Lab 2 - ECE 421L
Email:
loreto@unlv.nevada.edu
Prelab
DAC schematic.
DAC waveform simulations.
These waveforms can be further studied by changing the input voltage to better see the steps indicated in the output voltage. By setting the voltage to 10 mV with an offset of 10 mV, the steps can be better observed.
How is Vin related to B[9:0] and Vout?
-B[9:0] is the 10-bit representation of Vin.
-The ADC takes the analog input from Vin and converts it to a 10-bit digital output: B[9:0]
-The DAC takes the 10-bit digital signal from B[9:0] and converts it back to analog, a smooth continuous waveform, for Vout.
How to Determine the Least Significant Bit (LSB)
1 LSB=VDD/2^N =5V/2^10 =5V/1024= 4.88 mV
Lab 2 Report:
-How to determine the output resistance of the DAC (answer: R) by combining resistors in parallel and series.
We analyze the resistor networks at each of the bits individually.
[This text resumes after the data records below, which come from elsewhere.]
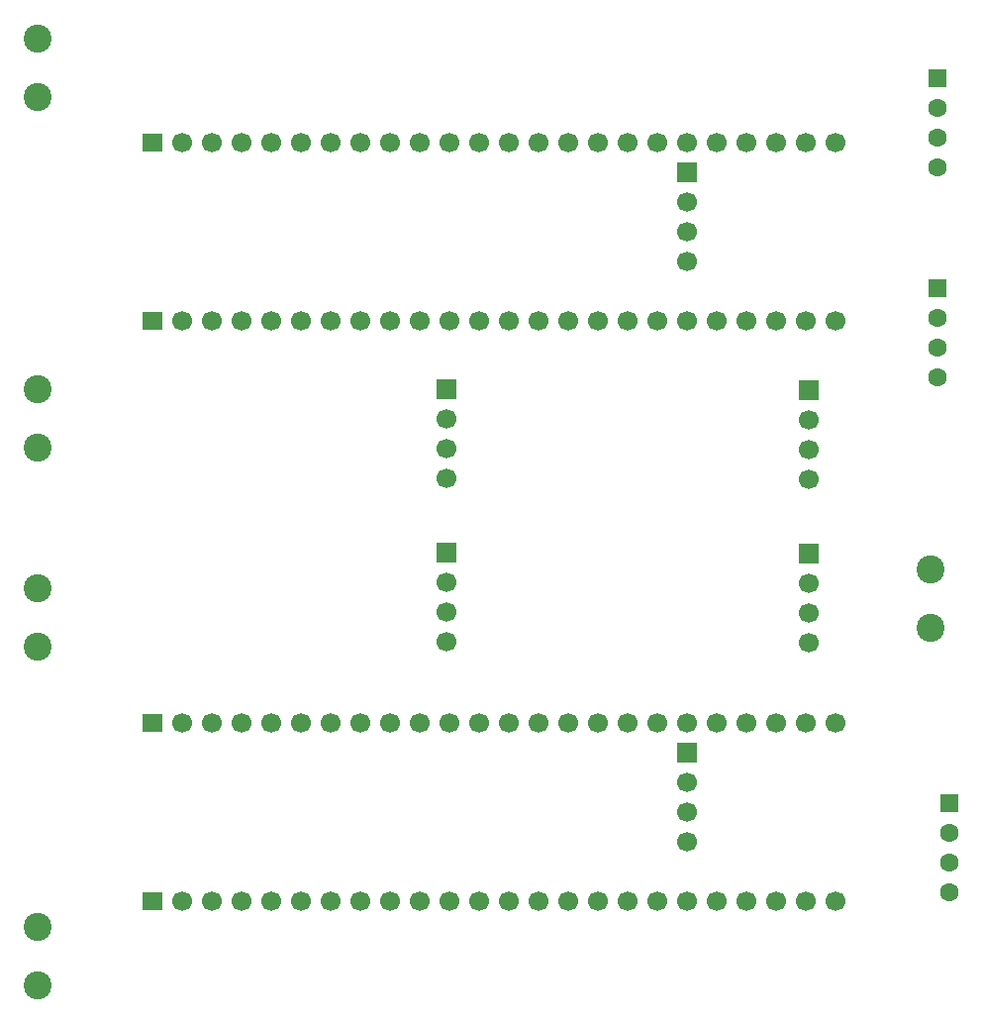
<source format=gbr>
%TF.GenerationSoftware,KiCad,Pcbnew,8.0.8*%
%TF.CreationDate,2025-01-20T13:06:51+08:00*%
%TF.ProjectId,project_pcb,70726f6a-6563-4745-9f70-63622e6b6963,rev?*%
%TF.SameCoordinates,Original*%
%TF.FileFunction,Soldermask,Top*%
%TF.FilePolarity,Negative*%
%FSLAX46Y46*%
G04 Gerber Fmt 4.6, Leading zero omitted, Abs format (unit mm)*
G04 Created by KiCad (PCBNEW 8.0.8) date 2025-01-20 13:06:51*
%MOMM*%
%LPD*%
G01*
G04 APERTURE LIST*
%ADD10R,1.700000X1.700000*%
%ADD11C,1.700000*%
%ADD12C,2.400000*%
%ADD13R,1.700000X1.520000*%
%ADD14R,1.600000X1.600000*%
%ADD15C,1.600000*%
G04 APERTURE END LIST*
D10*
%TO.C,CN4*%
X134174400Y-128714400D03*
D11*
X134174400Y-131254400D03*
X134174400Y-133794400D03*
X134174400Y-136334400D03*
%TD*%
D10*
%TO.C,CN6*%
X134173700Y-79135300D03*
D11*
X134173700Y-81675300D03*
X134173700Y-84215300D03*
X134173700Y-86755300D03*
%TD*%
D12*
%TO.C,Kill_Switch2*%
X78640000Y-114660000D03*
X78640000Y-119660000D03*
%TD*%
%TO.C,Kill_Switch3*%
X78640000Y-97660000D03*
X78640000Y-102660000D03*
%TD*%
D13*
%TO.C,U4*%
X88460000Y-76600000D03*
D11*
X91000000Y-76600000D03*
X93540000Y-76600000D03*
X96080000Y-76600000D03*
X98620000Y-76600000D03*
X101160000Y-76600000D03*
X103700000Y-76600000D03*
X106240000Y-76600000D03*
X108780000Y-76600000D03*
X111320000Y-76600000D03*
X113860000Y-76600000D03*
X116400000Y-76600000D03*
X118940000Y-76600000D03*
X121480000Y-76600000D03*
X124020000Y-76600000D03*
X126560000Y-76600000D03*
X129100000Y-76600000D03*
X131640000Y-76600000D03*
X134180000Y-76600000D03*
X136720000Y-76600000D03*
X139260000Y-76600000D03*
X141800000Y-76600000D03*
X144340000Y-76600000D03*
X146880000Y-76600000D03*
%TD*%
D14*
%TO.C,CN3*%
X156640000Y-133040000D03*
D15*
X156640000Y-135580000D03*
X156640000Y-138120000D03*
X156640000Y-140660000D03*
%TD*%
D10*
%TO.C,DepthNA1*%
X113640000Y-111660000D03*
D11*
X113640000Y-114200000D03*
X113640000Y-116740000D03*
X113640000Y-119280000D03*
%TD*%
D12*
%TO.C,Kill_Switch4*%
X78640000Y-143660000D03*
X78640000Y-148660000D03*
%TD*%
D10*
%TO.C,Depth2*%
X144570000Y-97720000D03*
D11*
X144570000Y-100260000D03*
X144570000Y-102800000D03*
X144570000Y-105340000D03*
%TD*%
D14*
%TO.C,CN1*%
X155640000Y-89040000D03*
D15*
X155640000Y-91580000D03*
X155640000Y-94120000D03*
X155640000Y-96660000D03*
%TD*%
D10*
%TO.C,H1*%
X144570000Y-111730000D03*
D11*
X144570000Y-114270000D03*
X144570000Y-116810000D03*
X144570000Y-119350000D03*
%TD*%
D12*
%TO.C,Kill_Switch1*%
X155000000Y-118100000D03*
X155000000Y-113100000D03*
%TD*%
D10*
%TO.C,DepthNA2*%
X113640000Y-97660000D03*
D11*
X113640000Y-100200000D03*
X113640000Y-102740000D03*
X113640000Y-105280000D03*
%TD*%
D13*
%TO.C,U3*%
X88460000Y-91830000D03*
D11*
X91000000Y-91830000D03*
X93540000Y-91830000D03*
X96080000Y-91830000D03*
X98620000Y-91830000D03*
X101160000Y-91830000D03*
X103700000Y-91830000D03*
X106240000Y-91830000D03*
X108780000Y-91830000D03*
X111320000Y-91830000D03*
X113860000Y-91830000D03*
X116400000Y-91830000D03*
X118940000Y-91830000D03*
X121480000Y-91830000D03*
X124020000Y-91830000D03*
X126560000Y-91830000D03*
X129100000Y-91830000D03*
X131640000Y-91830000D03*
X134180000Y-91830000D03*
X136720000Y-91830000D03*
X139260000Y-91830000D03*
X141800000Y-91830000D03*
X144340000Y-91830000D03*
X146880000Y-91830000D03*
%TD*%
D12*
%TO.C,Kill_Switch5*%
X78640000Y-67660000D03*
X78640000Y-72660000D03*
%TD*%
D13*
%TO.C,U1*%
X88460000Y-141410000D03*
D11*
X91000000Y-141410000D03*
X93540000Y-141410000D03*
X96080000Y-141410000D03*
X98620000Y-141410000D03*
X101160000Y-141410000D03*
X103700000Y-141410000D03*
X106240000Y-141410000D03*
X108780000Y-141410000D03*
X111320000Y-141410000D03*
X113860000Y-141410000D03*
X116400000Y-141410000D03*
X118940000Y-141410000D03*
X121480000Y-141410000D03*
X124020000Y-141410000D03*
X126560000Y-141410000D03*
X129100000Y-141410000D03*
X131640000Y-141410000D03*
X134180000Y-141410000D03*
X136720000Y-141410000D03*
X139260000Y-141410000D03*
X141800000Y-141410000D03*
X144340000Y-141410000D03*
X146880000Y-141410000D03*
%TD*%
D14*
%TO.C,CN2*%
X155640000Y-71120000D03*
D15*
X155640000Y-73660000D03*
X155640000Y-76200000D03*
X155640000Y-78740000D03*
%TD*%
D13*
%TO.C,U2*%
X88460000Y-126180000D03*
D11*
X91000000Y-126180000D03*
X93540000Y-126180000D03*
X96080000Y-126180000D03*
X98620000Y-126180000D03*
X101160000Y-126180000D03*
X103700000Y-126180000D03*
X106240000Y-126180000D03*
X108780000Y-126180000D03*
X111320000Y-126180000D03*
X113860000Y-126180000D03*
X116400000Y-126180000D03*
X118940000Y-126180000D03*
X121480000Y-126180000D03*
X124020000Y-126180000D03*
X126560000Y-126180000D03*
X129100000Y-126180000D03*
X131640000Y-126180000D03*
X134180000Y-126180000D03*
X136720000Y-126180000D03*
X139260000Y-126180000D03*
X141800000Y-126180000D03*
X144340000Y-126180000D03*
X146880000Y-126180000D03*
%TD*%
M02*

</source>
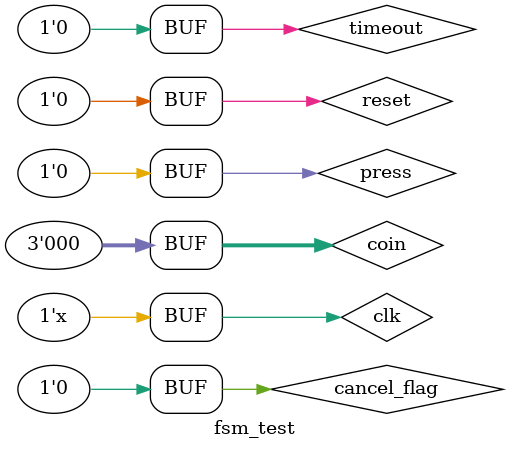
<source format=v>
`timescale 1ns / 1ps
module fsm_test( );
    reg reset;            //ÖÃÎ»ÐÅºÅ
    reg clk;              //Ê±ÖÓ
    reg press;            //È·ÈÏ¹ºÂò
    reg timeout;          //³¬Ê±ÐÅºÅ
    reg cancel_flag;      //È¡Ïû¹ºÂò
    reg [2:0] coin;       //±ÒÖµÐÅºÅ
    wire  run_ind;       //ÔËÐÐÖ¸Ê¾µÆ
    wire  hold_ind;      //Õ¼ÓÃÖ¸Ê¾
    wire  drinktk_ind;  //È¡ÎïÆ·Ö¸Ê¾
    wire  charge_ind;   //ÕÒÁãÖ¸Ê¾
    wire  [1:0] state;   //×´Ì¬
    fsm fsmtest(
     .reset(reset), .clk(clk),
     .coin(coin),
     .cancel_flag(cancel_flag), .press(press), .timeout(timeout),
     .hold_ind(hold_ind), .drinktk_ind(drinktk_ind),
     .charge_ind(charge_ind), .run_ind(run_ind), .state(state)  );
initial begin
    reset = 0;
    clk = 0;
    press = 0;
    timeout = 0;
    cancel_flag = 0;
    coin = 3'b000;
    #30 reset = 1;
    #30 coin = 3'b001;
    #15 coin = 3'b000;
    #50 press = 1;
    #30 press = 0;
    #50 timeout = 1;
    #30 timeout = 0;
    #50 coin = 3'b010;
    #15 coin = 3'b000;
    #30 cancel_flag = 1;
    #50 cancel_flag = 0;
    #100 reset = 0;
end
always #5 clk = ~clk;
endmodule

</source>
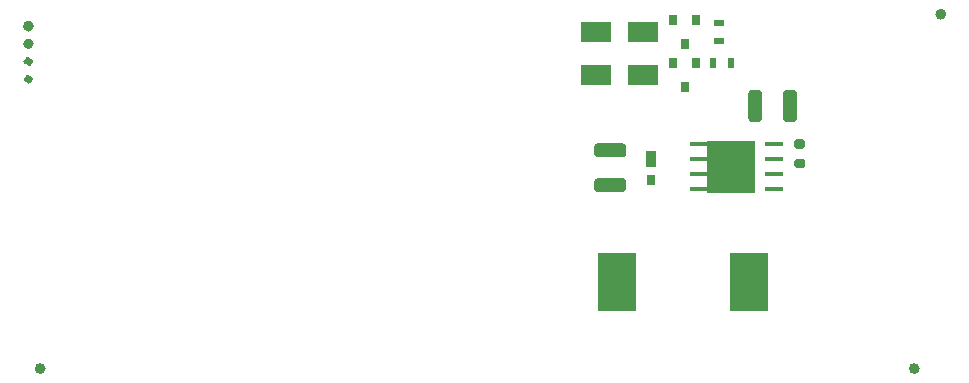
<source format=gtp>
G04 #@! TF.GenerationSoftware,KiCad,Pcbnew,(5.1.6-0-10_14)*
G04 #@! TF.CreationDate,2021-11-25T16:37:17+09:00*
G04 #@! TF.ProjectId,peltier+relay,70656c74-6965-4722-9b72-656c61792e6b,rev?*
G04 #@! TF.SameCoordinates,Original*
G04 #@! TF.FileFunction,Paste,Top*
G04 #@! TF.FilePolarity,Positive*
%FSLAX46Y46*%
G04 Gerber Fmt 4.6, Leading zero omitted, Abs format (unit mm)*
G04 Created by KiCad (PCBNEW (5.1.6-0-10_14)) date 2021-11-25 16:37:17*
%MOMM*%
%LPD*%
G01*
G04 APERTURE LIST*
%ADD10C,0.475000*%
%ADD11C,0.100000*%
%ADD12R,2.500000X1.800000*%
%ADD13R,0.800000X0.900000*%
%ADD14R,0.500000X0.900000*%
%ADD15R,0.900000X0.500000*%
%ADD16R,0.762000X0.863600*%
%ADD17R,0.889000X1.397000*%
%ADD18R,3.250000X5.000000*%
%ADD19R,1.516000X0.457200*%
G04 APERTURE END LIST*
D10*
X99947500Y-88270000D02*
G75*
G03*
X99947500Y-88270000I-137500J0D01*
G01*
X99972500Y-86770000D02*
G75*
G03*
X99972500Y-86770000I-162500J0D01*
G01*
X99997500Y-85270000D02*
G75*
G03*
X99997500Y-85270000I-187500J0D01*
G01*
X177272500Y-82770000D02*
G75*
G03*
X177272500Y-82770000I-212500J0D01*
G01*
X175022500Y-112770000D02*
G75*
G03*
X175022500Y-112770000I-212500J0D01*
G01*
X101022500Y-112770000D02*
G75*
G03*
X101022500Y-112770000I-212500J0D01*
G01*
X100022500Y-83770000D02*
G75*
G03*
X100022500Y-83770000I-212500J0D01*
G01*
D11*
G36*
X157230700Y-97832800D02*
G01*
X161218500Y-97832800D01*
X161218500Y-93514800D01*
X157230700Y-93514800D01*
X157230700Y-97832800D01*
G37*
X157230700Y-97832800D02*
X161218500Y-97832800D01*
X161218500Y-93514800D01*
X157230700Y-93514800D01*
X157230700Y-97832800D01*
D12*
X151860000Y-87890000D03*
X147860000Y-87890000D03*
X151860000Y-84290000D03*
X147860000Y-84290000D03*
D13*
X156320000Y-86890000D03*
X154420000Y-86890000D03*
X155370000Y-88890000D03*
X155370000Y-85290000D03*
X154420000Y-83290000D03*
X156320000Y-83290000D03*
D14*
X157798960Y-86885400D03*
X159298960Y-86885400D03*
D15*
X158240000Y-85040000D03*
X158240000Y-83540000D03*
G36*
G01*
X160768700Y-91643001D02*
X160768700Y-89442999D01*
G75*
G02*
X161018699Y-89193000I249999J0D01*
G01*
X161668701Y-89193000D01*
G75*
G02*
X161918700Y-89442999I0J-249999D01*
G01*
X161918700Y-91643001D01*
G75*
G02*
X161668701Y-91893000I-249999J0D01*
G01*
X161018699Y-91893000D01*
G75*
G02*
X160768700Y-91643001I0J249999D01*
G01*
G37*
G36*
G01*
X163718700Y-91643001D02*
X163718700Y-89442999D01*
G75*
G02*
X163968699Y-89193000I249999J0D01*
G01*
X164618701Y-89193000D01*
G75*
G02*
X164868700Y-89442999I0J-249999D01*
G01*
X164868700Y-91643001D01*
G75*
G02*
X164618701Y-91893000I-249999J0D01*
G01*
X163968699Y-91893000D01*
G75*
G02*
X163718700Y-91643001I0J249999D01*
G01*
G37*
G36*
G01*
X147964599Y-96665240D02*
X150164601Y-96665240D01*
G75*
G02*
X150414600Y-96915239I0J-249999D01*
G01*
X150414600Y-97565241D01*
G75*
G02*
X150164601Y-97815240I-249999J0D01*
G01*
X147964599Y-97815240D01*
G75*
G02*
X147714600Y-97565241I0J249999D01*
G01*
X147714600Y-96915239D01*
G75*
G02*
X147964599Y-96665240I249999J0D01*
G01*
G37*
G36*
G01*
X147964599Y-93715240D02*
X150164601Y-93715240D01*
G75*
G02*
X150414600Y-93965239I0J-249999D01*
G01*
X150414600Y-94615241D01*
G75*
G02*
X150164601Y-94865240I-249999J0D01*
G01*
X147964599Y-94865240D01*
G75*
G02*
X147714600Y-94615241I0J249999D01*
G01*
X147714600Y-93965239D01*
G75*
G02*
X147964599Y-93715240I249999J0D01*
G01*
G37*
D16*
X152498680Y-96771080D03*
D17*
X152498680Y-95005780D03*
D18*
X160861800Y-105402000D03*
X149611800Y-105402000D03*
D19*
X156625100Y-97578800D03*
X156625100Y-96308800D03*
X156625100Y-95038800D03*
X156625100Y-93768800D03*
X162967100Y-93768800D03*
X162967100Y-95038800D03*
X162967100Y-96308800D03*
X162967100Y-97578800D03*
G36*
G01*
X164829700Y-93356600D02*
X165379700Y-93356600D01*
G75*
G02*
X165579700Y-93556600I0J-200000D01*
G01*
X165579700Y-93956600D01*
G75*
G02*
X165379700Y-94156600I-200000J0D01*
G01*
X164829700Y-94156600D01*
G75*
G02*
X164629700Y-93956600I0J200000D01*
G01*
X164629700Y-93556600D01*
G75*
G02*
X164829700Y-93356600I200000J0D01*
G01*
G37*
G36*
G01*
X164829700Y-95006600D02*
X165379700Y-95006600D01*
G75*
G02*
X165579700Y-95206600I0J-200000D01*
G01*
X165579700Y-95606600D01*
G75*
G02*
X165379700Y-95806600I-200000J0D01*
G01*
X164829700Y-95806600D01*
G75*
G02*
X164629700Y-95606600I0J200000D01*
G01*
X164629700Y-95206600D01*
G75*
G02*
X164829700Y-95006600I200000J0D01*
G01*
G37*
M02*

</source>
For example, on B0, we have a 2R in parallel with another 2R. Finding the equivalent resistance of that section yields R. This new R is then added in series with the R in the network for B1, creating another 2R//2R network, thus making the equivalent resistance for B0 and B1 = R. This process is repeated all the way up through B9, in which it is proven that the equivalent resistance for the entire DAC = R.
-Delay, driving a load.
By using the mathematics from above, we can determine that the equivalent resistance of the DAC = 10k. We can use this to predict the time delay of the circuit when it drives a 10pF load. Hand calculations result in the time delay = 70 ns.
t_d=0.7RC=0.7(10*〖10〗^3 Ω)(10*〖10〗^(-12) F)=7*〖10〗^(-8) s = 70 ns
DAC schematic and supporting simulation:
td = 569 ns - 500 ns = 69 ns
-How to create a symbol view for your design with the exact same footprint as the Ideal_10-bit_DAC symbol view
By using the cell Ideal_10-bit_DAC as a reference, the task is to create my own 10-bit DAC to test in the overall circuit.
I start by creating a voltage divider schematic to represent the connections between the 2R and R resistors for each bit branch. By clicking Create -> Cellview -> From cellview, I make the symbol for the voltage divider to create the DAC with.
We then create a new schematic in the Mydesign_10-bit_DAC file, in which the newly created voltage divider symbol is used. By cascading 10 of them together, 1 per bit, the DAC design is replicated. The schematic and the symbol created from it are shown below.
- Simulations to verify your design functions correctly.
After copying the files from sim_Ideal_ADC_DAC to cell sim2_Ideal_ADC_DAC, we switch out the ideal DAC in that file with the DAC we just created.
I kept getting errors when running the simulation, which prevented a full time sweep, but from what was shown, the input and output voltages are replicated nearly identically when there is no load.
We now add a 10k resistive load and simulate. When the 10k load is added, the output voltage is reduced to half of the input voltage. The input voltage oscillates from 0-5 V, and the output voltage oscillates from 0-2.5V.
Next, we add a 10pf capacitive load and simulate. The capacitor gives an offset voltage of 1V, causing the output voltage to oscillate between 1 and 4 V.
- In a real circuit, the switches seen above (the outputs of the ADC) are implemented with transistors (MOSFETs). Discuss what happens if the resistance of the switches isn't small compared to R.
If the switch resistance in the circuit isn't as small compared to R, it would affect the equivalent resistance of the entire DAC. Different calculations will need to be made on the resistance for the DAC to properly match the load and get the most optimal output.